### [TASK DETAILS]
Can you render the lines of the entries below as a Markdown table with the columns "Row" and "Line", numbering each line and skipping blank ones? Leave the pictures out.
"""
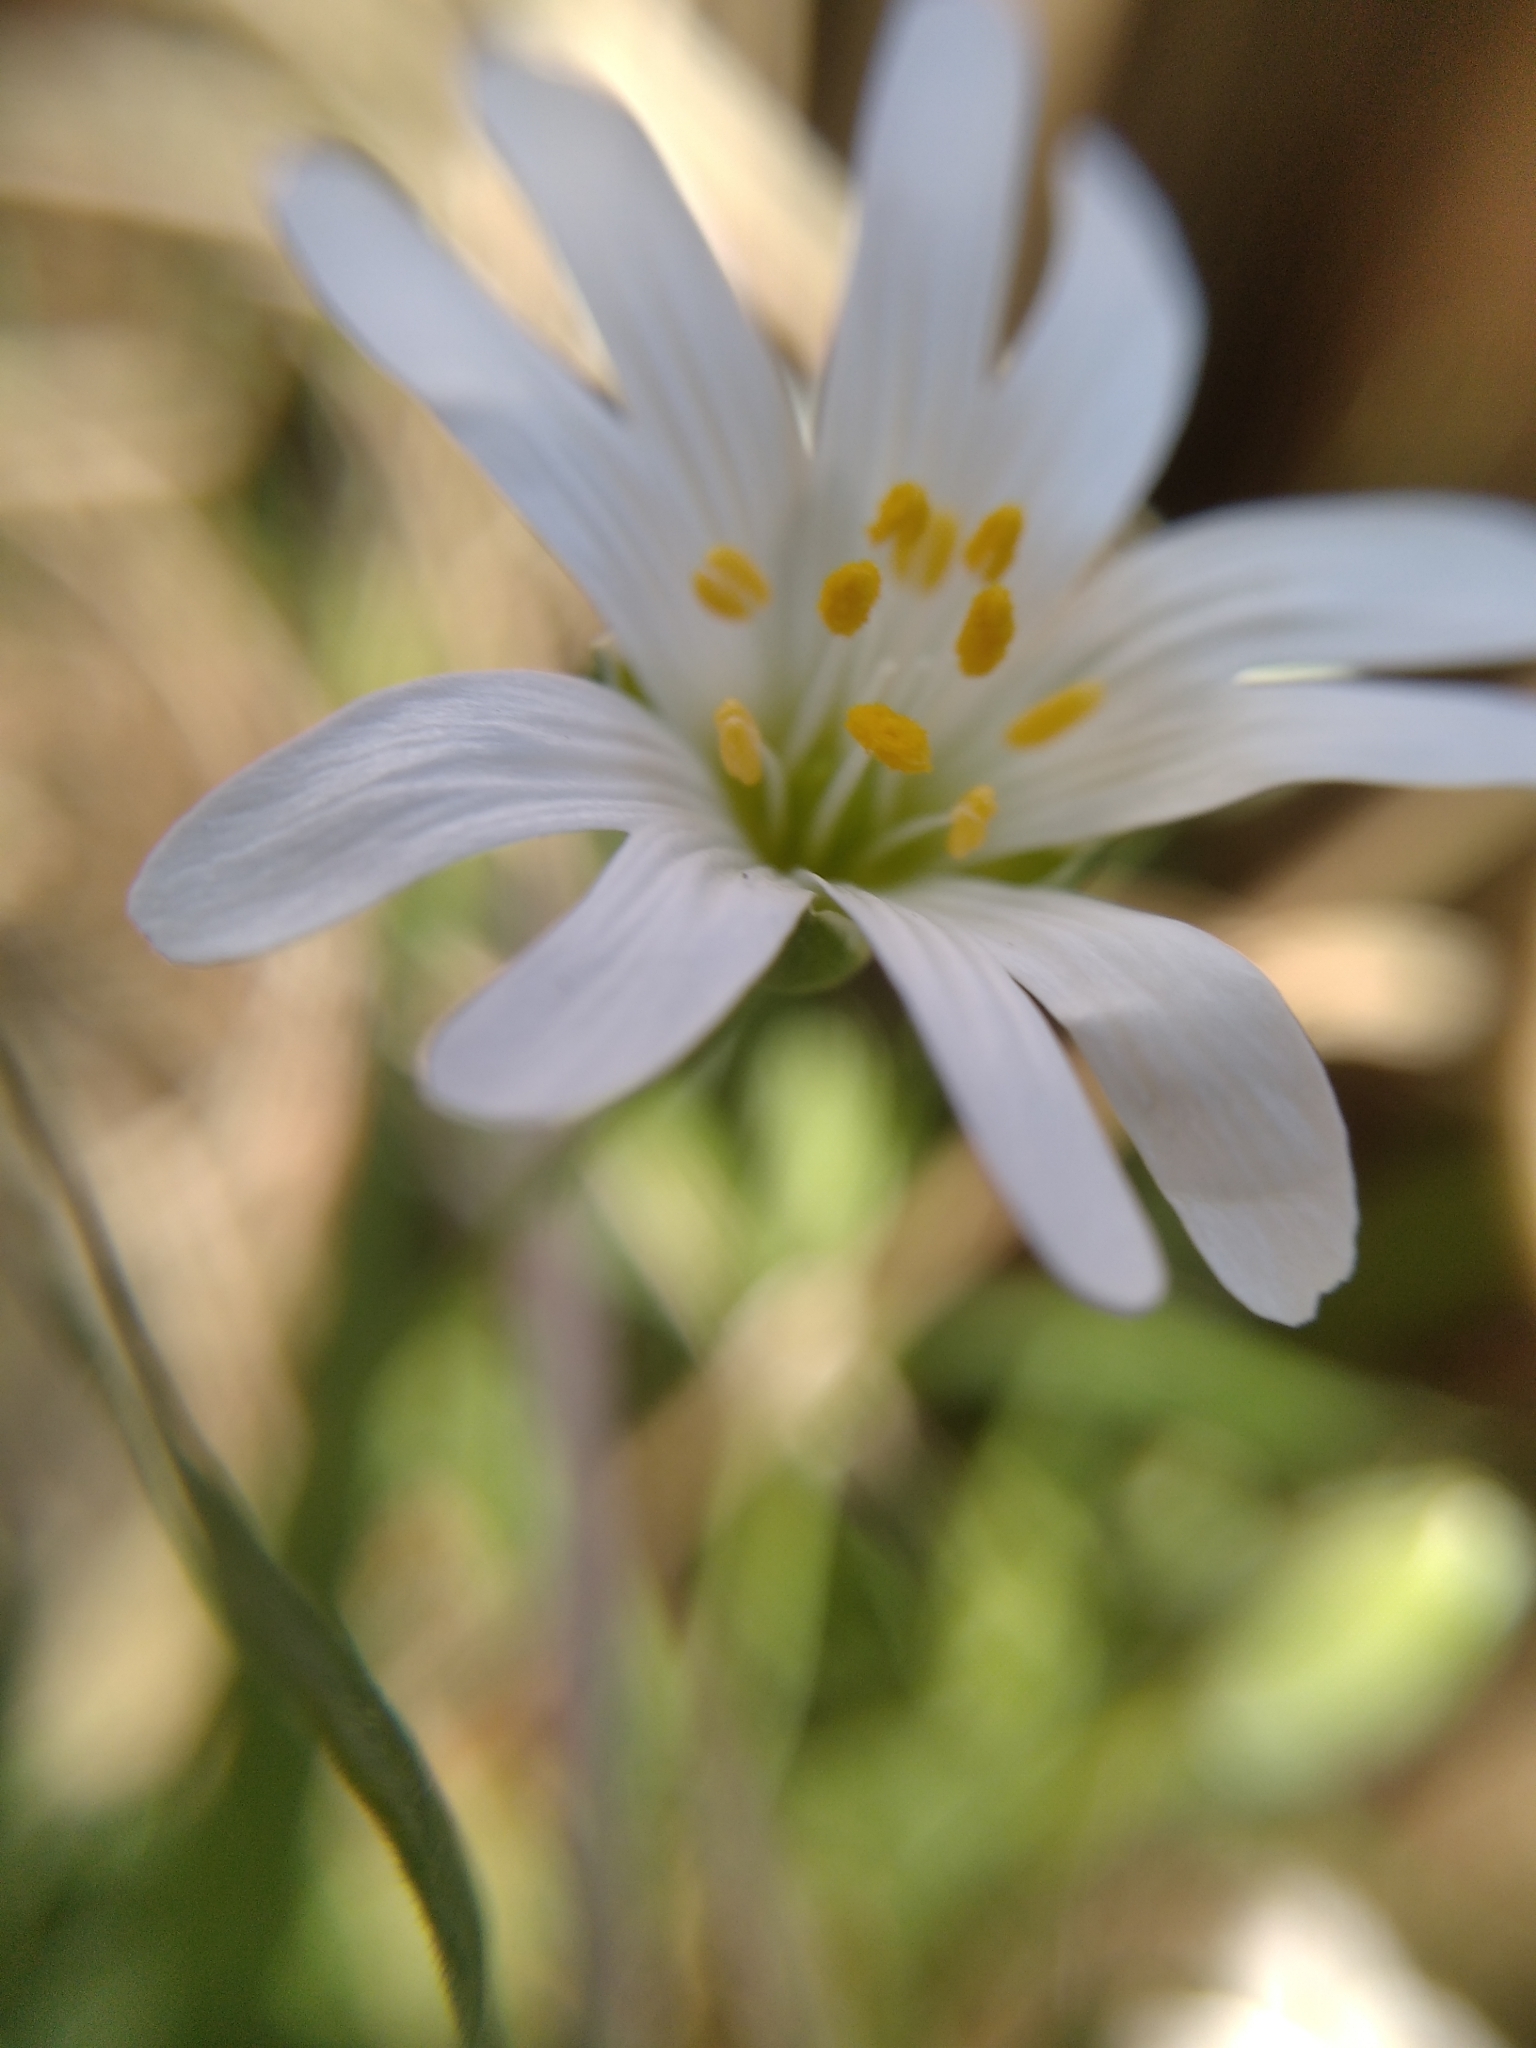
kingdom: Plantae
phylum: Tracheophyta
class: Magnoliopsida
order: Caryophyllales
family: Caryophyllaceae
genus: Rabelera
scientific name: Rabelera holostea
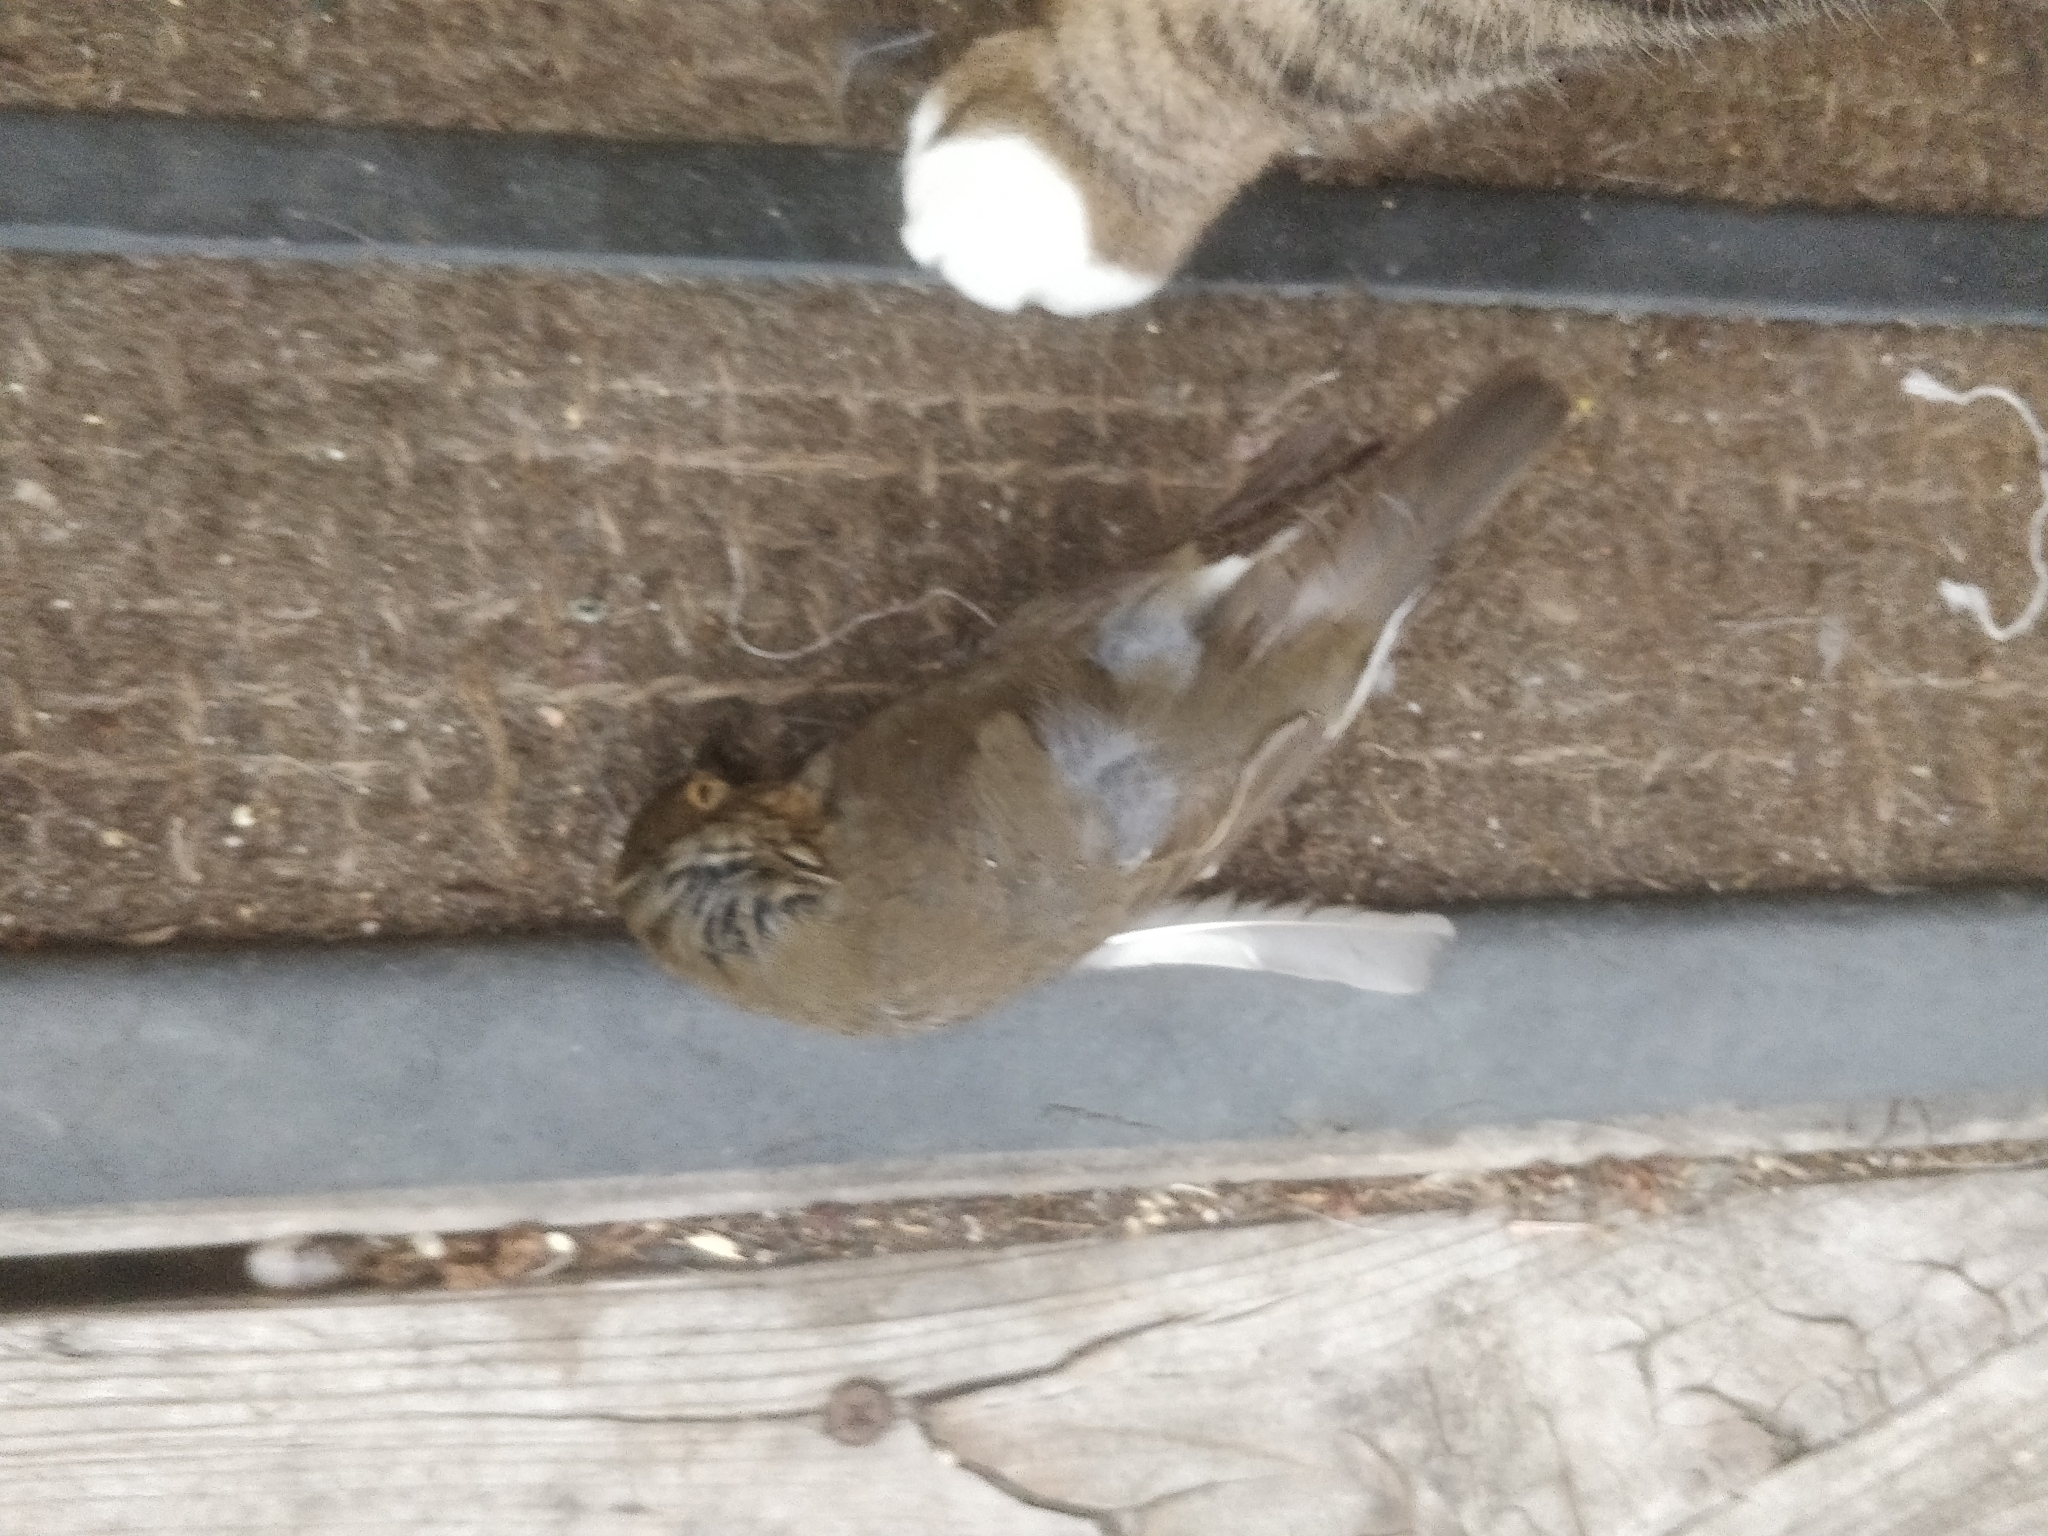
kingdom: Animalia
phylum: Chordata
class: Aves
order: Passeriformes
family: Turdidae
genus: Catharus
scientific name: Catharus ustulatus
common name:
"""
### [FINISHED EXERCISE]
| Row | Line |
|---|---|
| 1 | kingdom: Plantae |
| 2 | phylum: Tracheophyta |
| 3 | class: Magnoliopsida |
| 4 | order: Caryophyllales |
| 5 | family: Caryophyllaceae |
| 6 | genus: Rabelera |
| 7 | scientific name: Rabelera holostea |
| 8 | kingdom: Animalia |
| 9 | phylum: Chordata |
| 10 | class: Aves |
| 11 | order: Passeriformes |
| 12 | family: Turdidae |
| 13 | genus: Catharus |
| 14 | scientific name: Catharus ustulatus |
| 15 | common name: |